Avant de donner les résultats de l’enquête, précisons les modalités de l’étude :

- observation suivie

- période d’observation : 5ans

- 5 234 dossiers : infractions à la législation sur les stupéfiants, vol recel simple, vol recel aggravé, vol avec violence, conduite en état alcoolique, coups et blessures  volontaires, agressions sexuelles.

Les résultats bruts

« Le taux de condamnations à l’emprisonnement ferme, pour un délit, dans les 5 ans est globalement de 31%. Il est maximum pour les sortants de prison soit 61%, dans les 5 ans qui suivent la libération (on peut alors parler de retour en prison). Il est nettement plus faible pour les personnes condamnées à des sanctions non carcérales, dans les 5 ans qui suivent la condamnation initiale :

-   61 % pour les sortants de prison contre…

-   41 % à la suite d’un SME-TIG,

-   34 % à la suite d’un TIG peine principale,

-   32 % à la suite d’un SME, et enfin,

-   19 % à la suite d’un sursis simple.

Ce que nous appelons le taux de recondamnation est, pour l’ensemble, de 49%, dans les 5 ans qui suivent la libération ou le prononcé de la sanction initiale non privative de liberté. La hiérarchie, selon la nature de la sanction initiale, est la même que pour les taux de niveau 4 (prison ferme), mais les écarts sont plus faibles :

-   72 % pour les sortants de prison, contre…

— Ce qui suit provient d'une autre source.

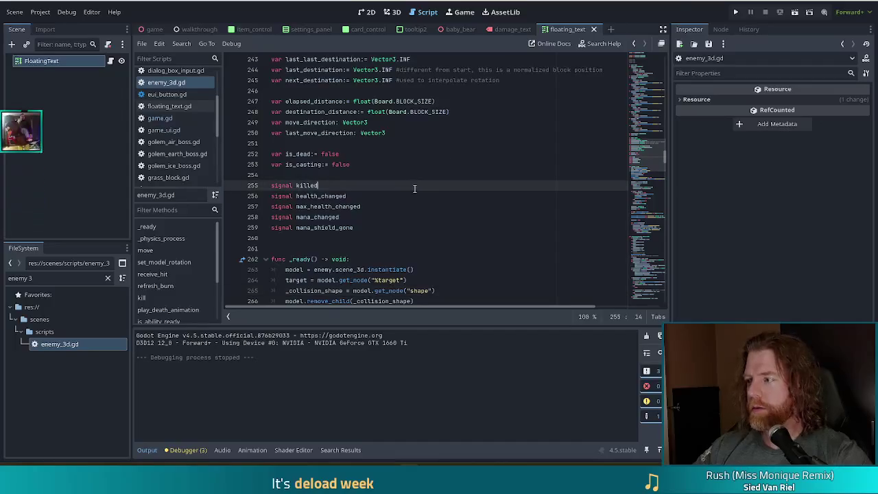
key("ctrl+f")
type("damage")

-   59 % à la suite d’un SME-TIG,

-   58 % à la suite d’un TIG peine principale,

-   52 % à la suite d’un SME, et enfin,

-   39 % à la suite d’un sursis simple.

Ainsi la règle pourrait paraître simple : plus la sanction est contraignante, plus les taux de nouvelles affaires sont élevés, à condition de considérer que le TIG sans SME est plus contraignant que le SME sans TIG. S’il est essentiel de savoir que les choses vont dans  ce sens, évitons de tomber dans le piège des interprétations trop rapides. »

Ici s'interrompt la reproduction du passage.